- _WHAT THE TASK REQUIRES_
Using the passage on the Waldgirmes well excavation, answer each item briefly:
1. About how far below the surface was the wooden wine cask found?
2. What color did the bronze briefly turn as excavators worked on the horse's head?
3. What do archaeologists estimate the complete statue weighed?

(TEXT FOR ANALYSIS begins)

In 2009, the team decided to excavate a well that had been discovered in the center of the settlement. It was to be the project’s last major phase. The well’s shaft was an estimated 20 feet deep, and, in order to prevent it from collapsing as they dug, they came at the structure from the side by creating a downward-slanting pit. When they reached what they thought was the bottom, it turned out the well was significantly deeper than they had envisaged. Working far into autumn, the team kept digging until, finally, nearly 33 feet below the surface, they found a 265-gallon, 63-by-39-inch wooden wine cask, placed there two millennia ago to hold the bottom of the well open. The barrel’s wooden slats had been preserved by the cold, wet, anaerobic conditions below the surface. The cask was packed like a junk shop, its contents a reflection of the settlement’s last days. At the top was a bronze shoe, apparently a fragment of one of the mounted statues. Fence posts, a shovel, an ox yoke, a well cover, wooden buckets, tool handles, and sticks had also been tossed into the well, along with eight heavy millstones. They, like the limestone pediments, had been imported from hundreds of miles away, this time from near modern-day Aachen to the northwest. “The millstones were virtually unused,” says Rasbach, evidence of the settlement’s short lifespan.
Rasbach and her team were astounded to find a life-size bronze horse’s head wedged underneath the millstones. As excavators worked, the copper salts in the bronze reacted with air for the first time in nearly 2,000 years and briefly turned the metal purple. The head was barely dented, despite the millstones that had sat on top of it. “The well must have had water in it that let the millstones float down gently,” Rasbach says. The head had probably been part of a life-size sculpture of a mounted emperor that stood as the centerpiece of the settlement’s forum on top of one of the five limestone pedestals.
Based on the horse head’s weight, archaeologists estimate the complete statue weighed nearly 900 pounds. Subsequent restoration work revealed that it was entirely covered in gold leaf, which must have made a tremendous impression on anyone who saw it. According to von Schnurbein, the presence of such imposing statues is another clue to the settlement’s intended role as a provincial capital. To the Romans, images, particularly imperial ones, were more than symbols. “A picture or image of the emperor meant something very different than it would today. It meant he was actually there, actually present,” says von Schnurbein. “It shows Rome was willing to go all out to demonstrate that Rome rules here. Augustus, who was emperor at the time, rules here.”
The situation in Waldgirmes must have seemed quite stable, says archaeologist Salvatore Ortisi of the University of Osnabrück. “You can see the area was on its way to becoming a regular Roman province,” he says. “The Romans must have felt in control of the area to build something like this settlement.” Cooperation and diplomacy must have seemed the right road to take.

(TEXT FOR ANALYSIS ends)
(INPUT DATA begins)

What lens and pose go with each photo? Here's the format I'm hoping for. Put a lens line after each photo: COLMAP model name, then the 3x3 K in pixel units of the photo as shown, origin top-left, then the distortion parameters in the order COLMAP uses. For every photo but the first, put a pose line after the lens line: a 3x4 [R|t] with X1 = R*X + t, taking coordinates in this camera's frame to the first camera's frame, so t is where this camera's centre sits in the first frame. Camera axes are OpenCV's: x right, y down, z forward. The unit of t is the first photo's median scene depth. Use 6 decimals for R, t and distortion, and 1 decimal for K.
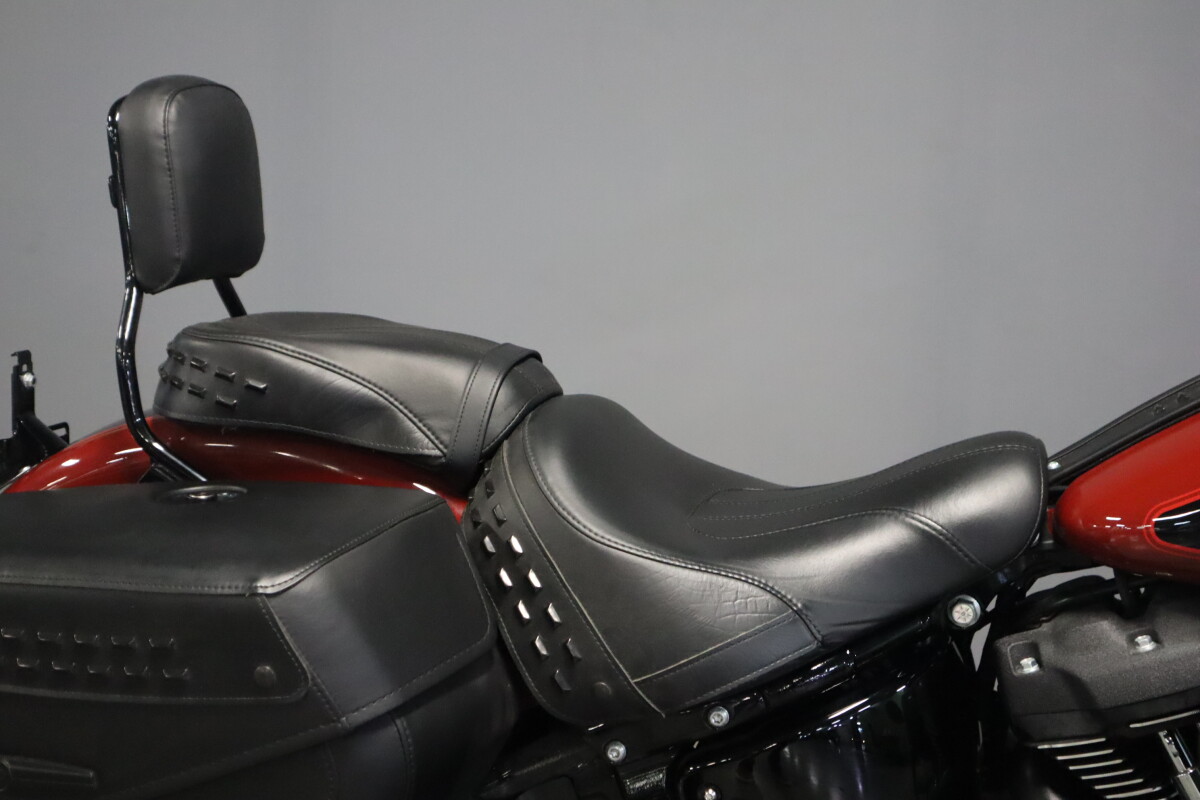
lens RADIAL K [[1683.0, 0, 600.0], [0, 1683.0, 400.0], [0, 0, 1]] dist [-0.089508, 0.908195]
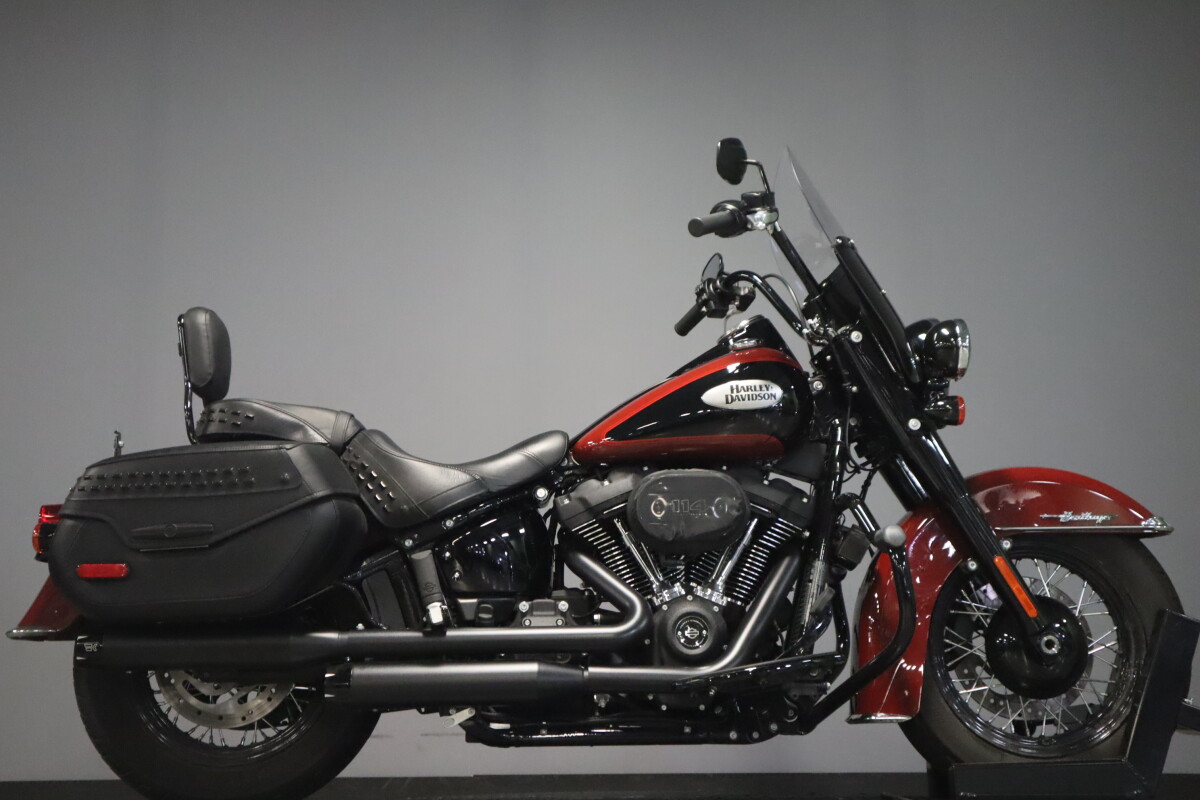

(INPUT DATA ends)

- _RESPONSE BOX_
1. Nearly 33 feet.
2. Purple.
3. Nearly 900 pounds.